Task >> The result should be an exact copy of the data, free of pictures.

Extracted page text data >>
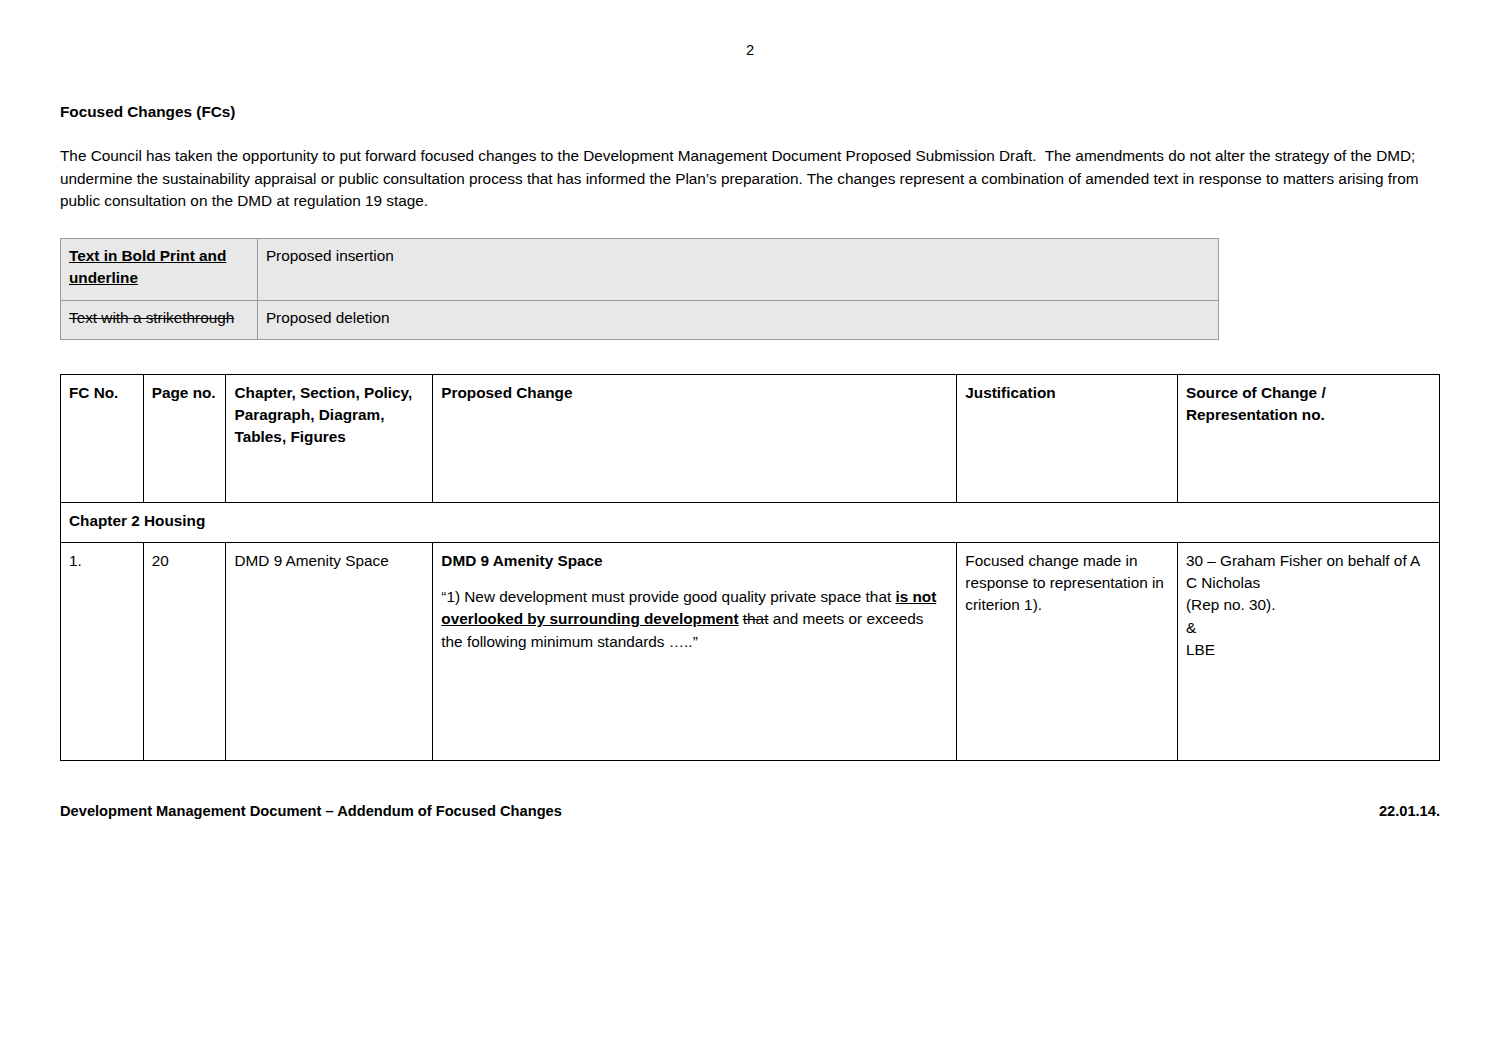2
Focused Changes (FCs)
The Council has taken the opportunity to put forward focused changes to the Development Management Document Proposed Submission Draft. The amendments do not alter the strategy of the DMD; undermine the sustainability appraisal or public consultation process that has informed the Plan’s preparation. The changes represent a combination of amended text in response to matters arising from public consultation on the DMD at regulation 19 stage.
| Text in Bold Print and underline | Proposed insertion |
| Text with a strikethrough | Proposed deletion |
| FC No. | Page no. | Chapter, Section, Policy, Paragraph, Diagram, Tables, Figures | Proposed Change | Justification | Source of Change / Representation no. |
| --- | --- | --- | --- | --- | --- |
| Chapter 2 Housing |
| 1. | 20 | DMD 9 Amenity Space | DMD 9 Amenity Space “1) New development must provide good quality private space that is not overlooked by surrounding development that and meets or exceeds the following minimum standards …..” | Focused change made in response to representation in criterion 1). | 30 – Graham Fisher on behalf of A C Nicholas (Rep no. 30). & LBE |
Development Management Document – Addendum of Focused Changes 22.01.14.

Solved problem >>
2
Focused Changes (FCs)
The Council has taken the opportunity to put forward focused changes to the Development Management Document Proposed Submission Draft. The amendments do not alter the strategy of the DMD; undermine the sustainability appraisal or public consultation process that has informed the Plan’s preparation. The changes represent a combination of amended text in response to matters arising from public consultation on the DMD at regulation 19 stage.
| Text in Bold Print and underline | Proposed insertion |
| Text with a strikethrough | Proposed deletion |
| FC No. | Page no. | Chapter, Section, Policy, Paragraph, Diagram, Tables, Figures | Proposed Change | Justification | Source of Change / Representation no. |
| --- | --- | --- | --- | --- | --- |
| Chapter 2 Housing |
| 1. | 20 | DMD 9 Amenity Space | DMD 9 Amenity Space “1) New development must provide good quality private space that is not overlooked by surrounding development that and meets or exceeds the following minimum standards …..” | Focused change made in response to representation in criterion 1). | 30 – Graham Fisher on behalf of A C Nicholas (Rep no. 30). & LBE |
Development Management Document – Addendum of Focused Changes 22.01.14.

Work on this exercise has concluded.